By Sinéad Carew
NEW YORK (Reuters) - A global index of stocks bounced back after a nine-day losing streak on Thursday as oil prices fell and U.S. Treasury yields pulled back from their highest levels in 16 years.
Adding to respite for weary equity investors was a decline in the dollar from a 10-month high reached on Wednesday. Earlier on Thursday, 10-year U.S. Treasury yields touched their highest levels since 2007.
U.S. crude futures settled lower after briefly nudging up above $95 a barrel for the first time since August 2022. Oil prices had added more than 3% on Wednesday after data showed a big drop in U.S. crude stocks, raising concerns about a supply-side energy shock. [O/R]
MSCI's gauge of stocks across the globe gained 0.45% after trading in negative territory earlier in the day. But after nine days of losses the index remained on track for its biggest monthly percentage decline in a year.

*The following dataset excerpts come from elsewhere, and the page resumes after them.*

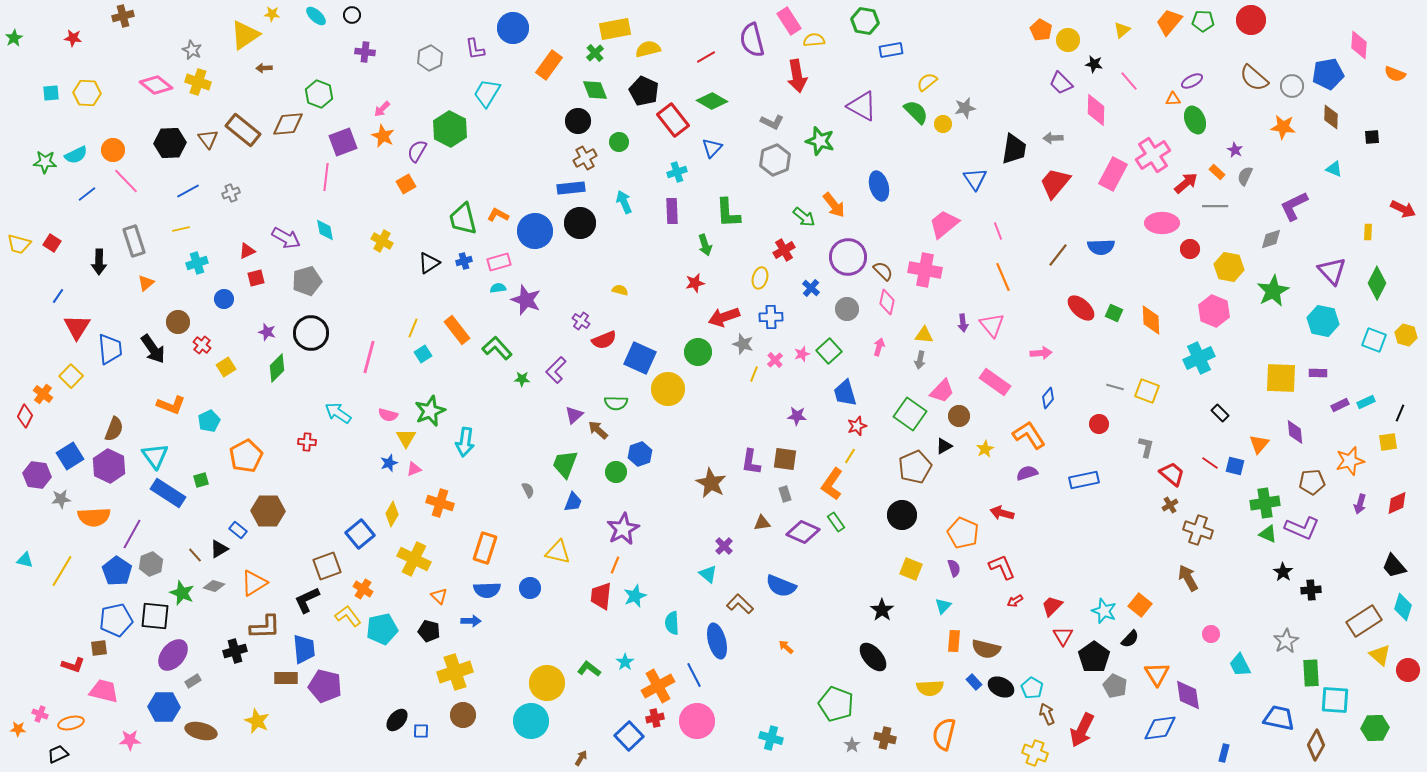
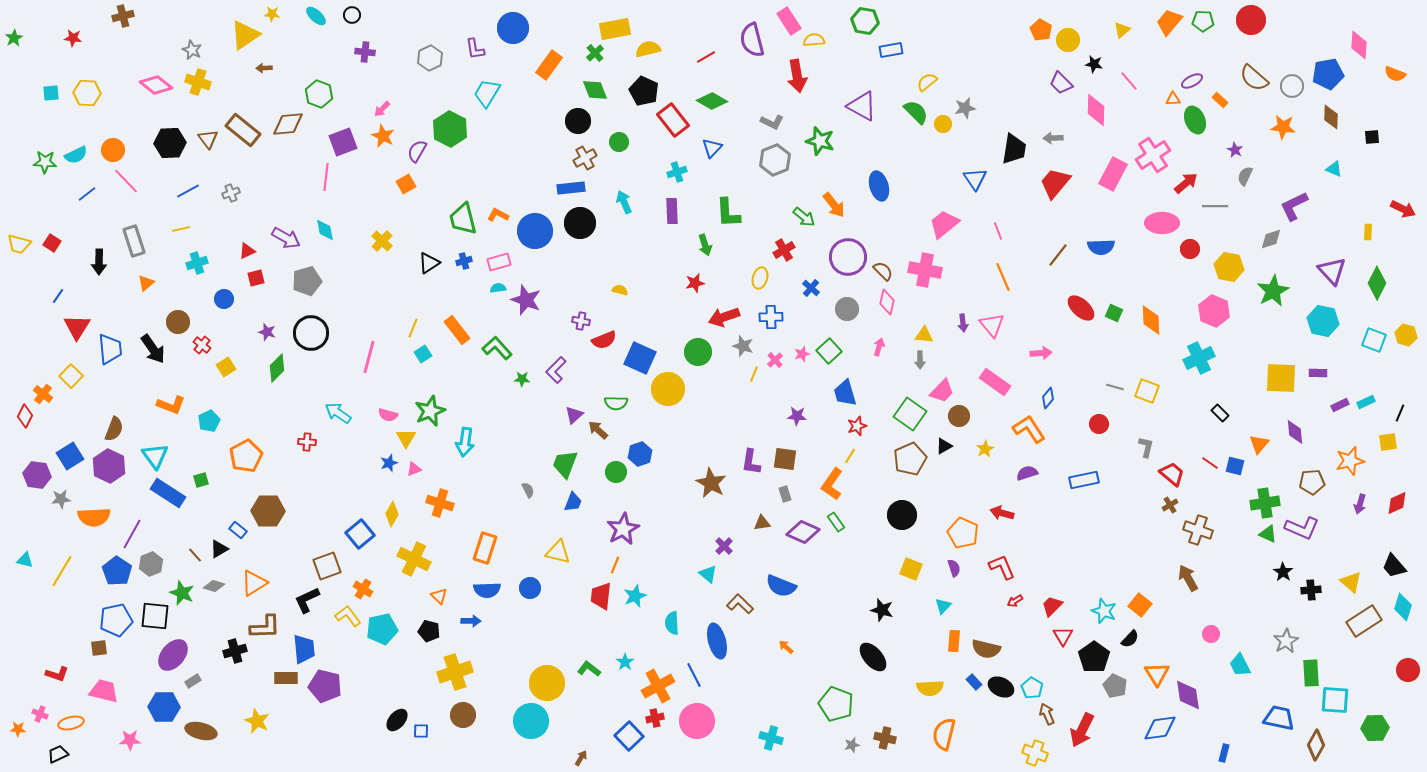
orange rectangle at (1217, 172): moved 3 px right, 72 px up
yellow cross at (382, 241): rotated 15 degrees clockwise
purple cross at (581, 321): rotated 24 degrees counterclockwise
gray star at (743, 344): moved 2 px down
gray arrow at (920, 360): rotated 12 degrees counterclockwise
orange L-shape at (1029, 435): moved 6 px up
brown pentagon at (915, 467): moved 5 px left, 8 px up
black star at (882, 610): rotated 20 degrees counterclockwise
yellow triangle at (1380, 655): moved 29 px left, 73 px up
red L-shape at (73, 665): moved 16 px left, 9 px down
gray star at (852, 745): rotated 21 degrees clockwise
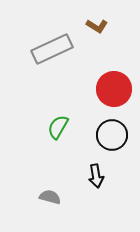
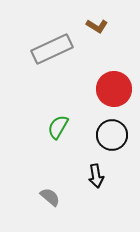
gray semicircle: rotated 25 degrees clockwise
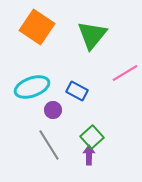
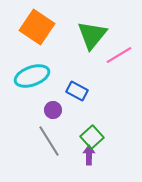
pink line: moved 6 px left, 18 px up
cyan ellipse: moved 11 px up
gray line: moved 4 px up
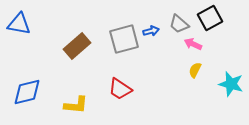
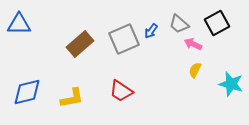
black square: moved 7 px right, 5 px down
blue triangle: rotated 10 degrees counterclockwise
blue arrow: rotated 140 degrees clockwise
gray square: rotated 8 degrees counterclockwise
brown rectangle: moved 3 px right, 2 px up
red trapezoid: moved 1 px right, 2 px down
yellow L-shape: moved 4 px left, 7 px up; rotated 15 degrees counterclockwise
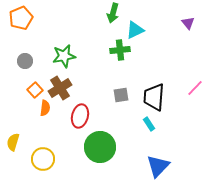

"Investors have been focused on crude as a key inflation indicator. With crude falling, investors might feel it's time to crawl out of the bunker and make some commitments to stocks," said Bruce Zaro, managing director at Granite Wealth Management.
Zaro noted that the end of September is often particularly volatile as money managers rush to rebalance their portfolios ahead of the quarter-end.
Along with a focus on oil and the Federal Reserve's interest rate policy, traders were also watching U.S. lawmakers' efforts to avoid a government shutdown before a Sept. 30 funding deadline, Paul Christopher, head of global investment strategy, Wells Fargo (NYSE: WFC ) Investment Institute, said earlier.
"There's still liquidity out there, so people who missed out on the rally the first time are saying maybe I can buy in now," Christopher said. "But there's also people who want to sell because they're concerned about the economy, the Fed and maybe a 5% 10-Treasury yield. The overall mood is nervous."
The Dow Jones Industrial Average rose 116.07 points, or 0.35%, to 33,666.34, the S&P 500 gained 25.19 points, or 0.59%, to 4,299.7 and the Nasdaq Composite added 108.43 points, or 0.83%, to 13,201.28. The pan-European STOXX 600 index earlier closed up 0.36%.
Investors may also have extra jitters ahead of a key inflation reading due out before the market open on Friday and watching out for comments from Fed officials.
Chicago Fed President Austan Goolsbee said on Thursday that it would be "perfectly appropriate" to discuss changes to the central bank's 2% inflation target once the current bout of inflation is over. But he said that changing the target in the middle of trying to return to it would be risky.
Fed Chair Jerome Powell did not comment on the outlook for monetary policy or the economy in remarks at the start of a teachers' town hall.
In foreign exchange markets, the dollar index eased from a 10-month high but remained on track for a weekly gain, while investors stayed on guard for potential intervention in the Japanese yen as it holds near 11-month lows against the U.S. currency.
The yen strengthened 0.22% versus the greenback at 149.27 per dollar, still trading within a whisker of 150-per-dollar level seen as likely to provoke an official response or intervention. [.T][FRX/]
The dollar index, which measures the greenback against a basket of major currencies, fell 0.469%, with the euro up 0.58% to $1.0561 and Sterling was last trading at $1.2197, up 0.52%.
In U.S. Treasuries, benchmark 10-year notes were down 4.9 basis points to 4.577%, from 4.626% late on Wednesday. The 30-year bond was last down 2.9 basis points to yield 4.7044%, from 4.733%. The 2-year note was last was down 7.9 basis points to yield 5.0623%, from 5.141%.
In energy, oil prices fell as traders took profits after the recent rally and some worried that high interest rates may weigh on Western economies and oil demand.
U.S. crude settled down 2.1% to $91.71 per barrel and Brent ended at $95.38, down 1.2% on the day.
Gold, was heading for its biggest weekly decline since February as the rise in Treasury yields drives investors out of the precious metal, which pays no yield.